The local historian Jim Hanna has made a short video about the memorial.


Map.



2 responses to “Joyce Kilmer Memorial, South Park”

  1. Dan Giosta

    I’ve always wondered Why?
    Why was Joyce Kilmer honored with a memorial at Allegheny County’s South Park. I know of no connection to Pittsburgh or western Pennsylvania. He was born in New Jersey and fought for the 69th New York Infantry Division (I saw the movie “Fighting 69th”).

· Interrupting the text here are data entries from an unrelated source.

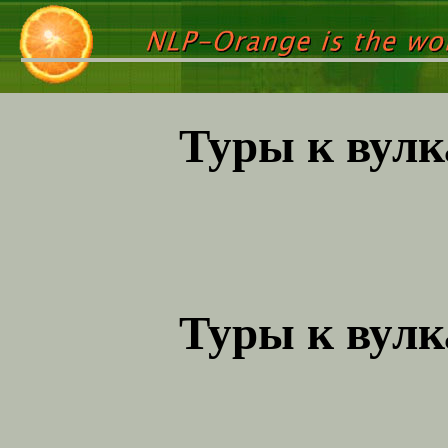
Туры к вулк
Туры к вулк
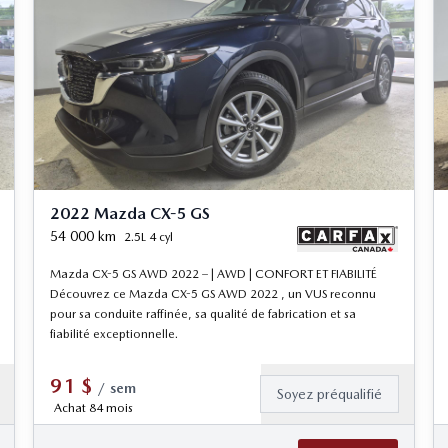
2022 Mazda CX-5 GS
54 000
km
2.5L 4 cyl
Mazda CX-5 GS AWD 2022 – | AWD | CONFORT ET FIABILITÉ
Découvrez ce Mazda CX-5 GS AWD 2022 , un VUS reconnu
pour sa conduite raffinée, sa qualité de fabrication et sa
fiabilité exceptionnelle.
91
$
/
sem
Soyez préqualifié
Achat 84 mois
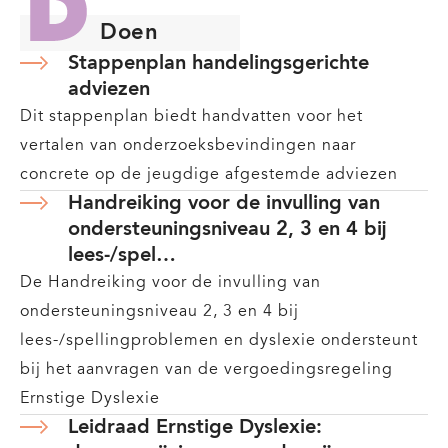
Doen
Stappenplan handelingsgerichte
adviezen
Dit stappenplan biedt handvatten voor het
vertalen van onderzoeksbevindingen naar
concrete op de jeugdige afgestemde adviezen
Handreiking voor de invulling van
ondersteuningsniveau 2, 3 en 4 bij
lees-/spel…
De Handreiking voor de invulling van
ondersteuningsniveau 2, 3 en 4 bij
lees-/spellingproblemen en dyslexie ondersteunt
bij het aanvragen van de vergoedingsregeling
Ernstige Dyslexie
Leidraad Ernstige Dyslexie:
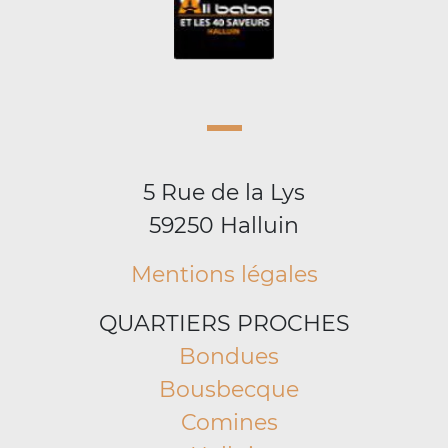
5 Rue de la Lys
59250 Halluin
Mentions légales
QUARTIERS PROCHES
Bondues
Bousbecque
Comines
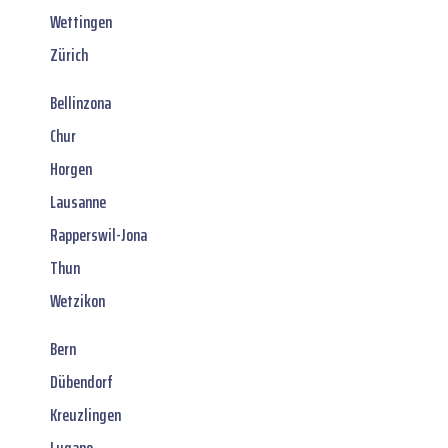
Wettingen
Zürich
Bellinzona
Chur
Horgen
Lausanne
Rapperswil-Jona
Thun
Wetzikon
Bern
Dübendorf
Kreuzlingen
Lugano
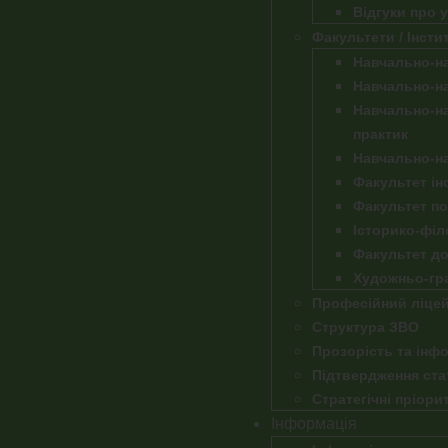
Відгуки про 
Факультети / Інсти
Навчально-на
Навчально-на
Навчально-на
практик
Навчально-на
Факультет ін
Факультет по
Історико-філ
Факультет до
Художньо-гр
Професійний ліце
Структура ЗВО
Прозорість та інфо
Підтвердження ста
Стратегічні пріори
Інформація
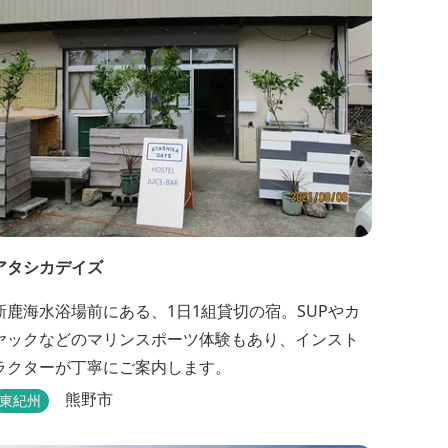
や大人数での研修も...
アタシカデイズ
新鹿海水浴場前にある、1日1組貸切の宿。SUPやカ
ヤックなどのマリンスポーツ体験もあり、インスト
ラクターが丁寧にご案内します。
熊野市
東紀州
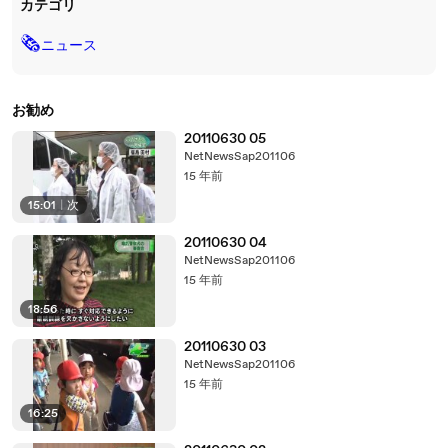
カテゴリ
🗞
ニュース
お勧め
20110630 05
NetNewsSap201106
15 年前
15:01
|
次
20110630 04
NetNewsSap201106
15 年前
18:56
20110630 03
NetNewsSap201106
15 年前
16:25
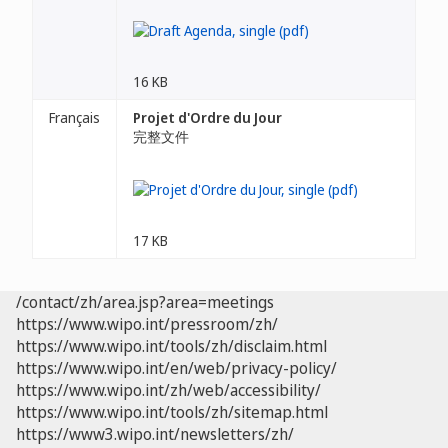
16 KB
Français
Projet d'Ordre du Jour
完整文件
17 KB
/contact/zh/area.jsp?area=meetings
https://www.wipo.int/pressroom/zh/
https://www.wipo.int/tools/zh/disclaim.html
https://www.wipo.int/en/web/privacy-policy/
https://www.wipo.int/zh/web/accessibility/
https://www.wipo.int/tools/zh/sitemap.html
https://www3.wipo.int/newsletters/zh/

    1. Probably for the same reason that Robert Burns is honored outside Phipps Conservatory, or William Shakespeare as the representative of all literature outside the Carnegie. The fanatical devotion to that one poem “Trees” would be hard to overestimate. Today we might say that Kilmer’s reputation has not survived as well as Burns’ or Shakespeare’s, but when this memorial went up that one poem had been memorized by every schoolchild in America. It was everywhere—for example, the entire poem is recited on popular bandleader Paul Whiteman’s “concert” recording of “A Shady Tree,” which was orchestrated in light-classical manner by Ferde Grofé, already famous as the orchestrator of Gershwin’s Rhapsody in Blue and later even more famous for his own Grand Canyon Suite. The reputation of the poem probably had at least as much to do with Kilmer’s heroism and death in the Great War as it had with the intrinsic quality of the verse, but in 1934 “Trees” was probably the single best-loved poem in the United States, and Chicago, Brooklyn, the Bronx, and many other places joined Pittsburgh in erecting memorials to Kilmer, usually involving trees.